__EXERCISE INSTRUCTIONS__. Retype the rows below, starting at the line containing "közművek, az ingatlanfejlesztés, a" and ending after the line containing "kibővül. A globális".

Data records
..........

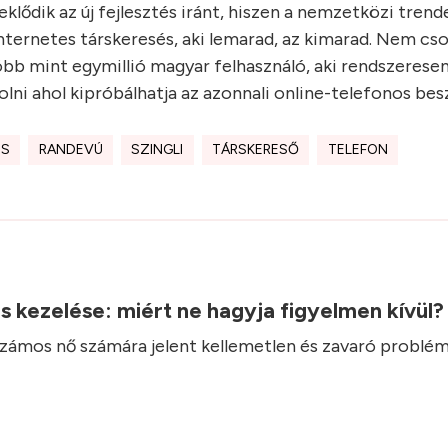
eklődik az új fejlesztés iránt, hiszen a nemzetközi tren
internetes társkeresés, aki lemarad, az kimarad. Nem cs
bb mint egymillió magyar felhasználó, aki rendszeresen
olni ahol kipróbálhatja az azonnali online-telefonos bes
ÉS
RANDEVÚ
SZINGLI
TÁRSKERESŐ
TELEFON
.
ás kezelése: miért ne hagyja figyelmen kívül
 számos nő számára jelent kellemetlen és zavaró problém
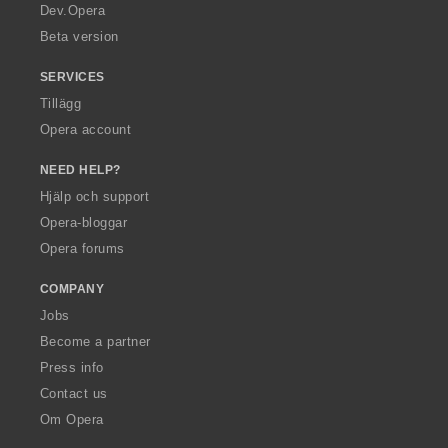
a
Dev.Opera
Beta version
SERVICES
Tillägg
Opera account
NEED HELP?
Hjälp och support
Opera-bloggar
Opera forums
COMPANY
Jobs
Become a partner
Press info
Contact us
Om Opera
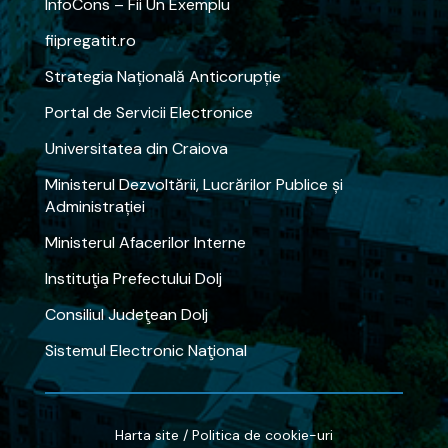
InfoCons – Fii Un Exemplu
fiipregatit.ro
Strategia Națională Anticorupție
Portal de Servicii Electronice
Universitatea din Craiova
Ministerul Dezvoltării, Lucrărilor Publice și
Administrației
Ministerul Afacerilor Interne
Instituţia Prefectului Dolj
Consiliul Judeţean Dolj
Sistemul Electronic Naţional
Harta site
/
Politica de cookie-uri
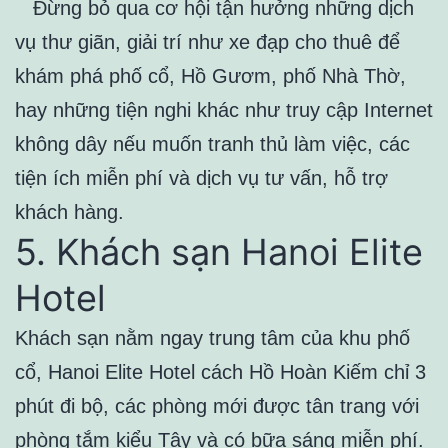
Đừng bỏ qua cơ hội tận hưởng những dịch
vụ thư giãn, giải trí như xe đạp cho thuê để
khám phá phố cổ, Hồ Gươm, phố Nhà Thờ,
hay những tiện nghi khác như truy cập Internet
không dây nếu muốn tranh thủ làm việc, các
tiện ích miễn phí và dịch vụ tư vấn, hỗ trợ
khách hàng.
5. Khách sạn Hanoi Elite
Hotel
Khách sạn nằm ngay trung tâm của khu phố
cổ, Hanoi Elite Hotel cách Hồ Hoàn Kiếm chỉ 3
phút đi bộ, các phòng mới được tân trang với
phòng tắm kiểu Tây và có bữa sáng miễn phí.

..........

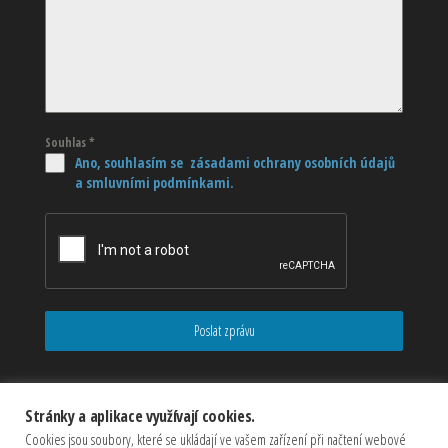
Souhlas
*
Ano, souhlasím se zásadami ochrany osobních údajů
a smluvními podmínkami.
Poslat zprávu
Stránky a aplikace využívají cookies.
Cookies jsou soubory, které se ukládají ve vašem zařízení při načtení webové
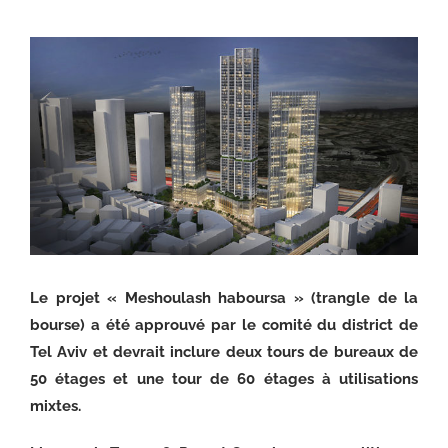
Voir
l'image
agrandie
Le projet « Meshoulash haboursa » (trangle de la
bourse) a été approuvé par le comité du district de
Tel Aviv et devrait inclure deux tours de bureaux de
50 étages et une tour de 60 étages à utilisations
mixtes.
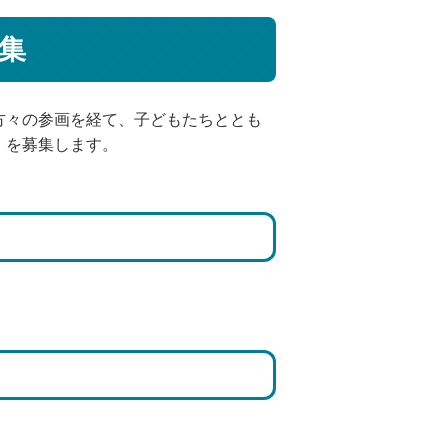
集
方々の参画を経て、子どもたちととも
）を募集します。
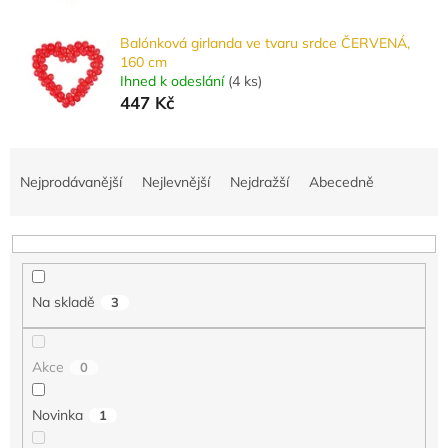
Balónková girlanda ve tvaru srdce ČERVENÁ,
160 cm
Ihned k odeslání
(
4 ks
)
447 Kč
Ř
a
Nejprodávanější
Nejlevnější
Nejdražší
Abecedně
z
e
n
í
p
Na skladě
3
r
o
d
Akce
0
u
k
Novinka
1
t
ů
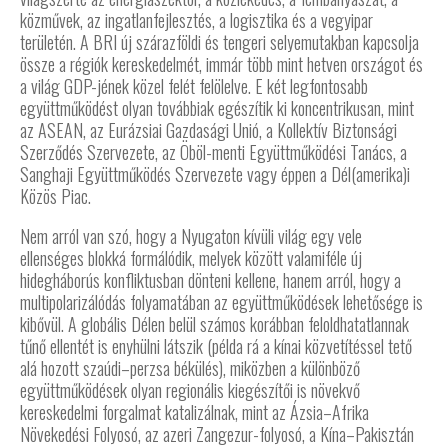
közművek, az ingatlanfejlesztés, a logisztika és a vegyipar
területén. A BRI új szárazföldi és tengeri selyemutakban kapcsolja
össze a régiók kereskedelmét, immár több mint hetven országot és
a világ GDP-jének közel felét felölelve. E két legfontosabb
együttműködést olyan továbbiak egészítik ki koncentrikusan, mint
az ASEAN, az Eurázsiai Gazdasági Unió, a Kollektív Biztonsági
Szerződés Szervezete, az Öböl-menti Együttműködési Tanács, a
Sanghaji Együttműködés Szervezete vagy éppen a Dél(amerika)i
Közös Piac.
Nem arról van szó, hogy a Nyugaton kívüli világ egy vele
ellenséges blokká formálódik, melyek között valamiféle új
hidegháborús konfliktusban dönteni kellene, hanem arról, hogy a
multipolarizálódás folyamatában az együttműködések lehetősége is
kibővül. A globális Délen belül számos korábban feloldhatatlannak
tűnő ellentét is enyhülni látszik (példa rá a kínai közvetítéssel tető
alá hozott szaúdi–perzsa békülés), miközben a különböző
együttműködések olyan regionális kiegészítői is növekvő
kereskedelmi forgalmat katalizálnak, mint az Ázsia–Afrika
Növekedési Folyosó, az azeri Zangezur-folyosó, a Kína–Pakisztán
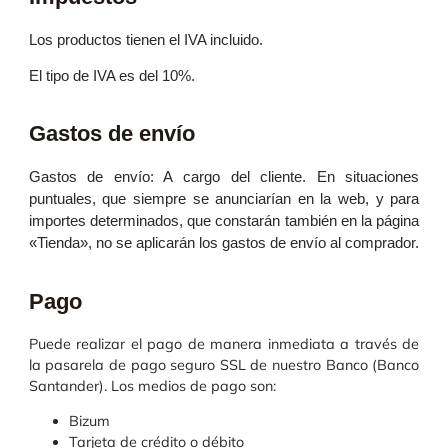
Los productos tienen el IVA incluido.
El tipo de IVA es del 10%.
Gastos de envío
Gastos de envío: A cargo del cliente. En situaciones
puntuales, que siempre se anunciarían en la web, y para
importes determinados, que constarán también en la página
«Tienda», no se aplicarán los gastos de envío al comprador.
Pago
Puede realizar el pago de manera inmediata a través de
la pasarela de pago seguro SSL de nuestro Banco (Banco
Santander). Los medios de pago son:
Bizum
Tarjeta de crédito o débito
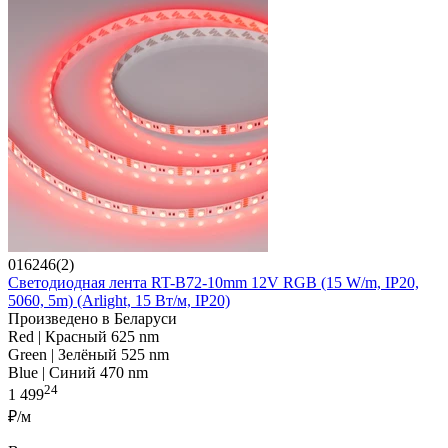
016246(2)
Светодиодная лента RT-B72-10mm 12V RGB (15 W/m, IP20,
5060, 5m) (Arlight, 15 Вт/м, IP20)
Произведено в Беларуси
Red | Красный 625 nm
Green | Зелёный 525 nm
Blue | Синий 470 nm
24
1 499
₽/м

..........

__RESULT FOR THIS TASK__.
közművek, az ingatlanfejlesztés, a logisztika és a vegyipar
területén. A BRI új szárazföldi és tengeri selyemutakban kapcsolja
össze a régiók kereskedelmét, immár több mint hetven országot és
a világ GDP-jének közel felét felölelve. E két legfontosabb
együttműködést olyan továbbiak egészítik ki koncentrikusan, mint
az ASEAN, az Eurázsiai Gazdasági Unió, a Kollektív Biztonsági
Szerződés Szervezete, az Öböl-menti Együttműködési Tanács, a
Sanghaji Együttműködés Szervezete vagy éppen a Dél(amerika)i
Közös Piac.
Nem arról van szó, hogy a Nyugaton kívüli világ egy vele
ellenséges blokká formálódik, melyek között valamiféle új
hidegháborús konfliktusban dönteni kellene, hanem arról, hogy a
multipolarizálódás folyamatában az együttműködések lehetősége is
kibővül. A globális Délen belül számos korábban feloldhatatlannak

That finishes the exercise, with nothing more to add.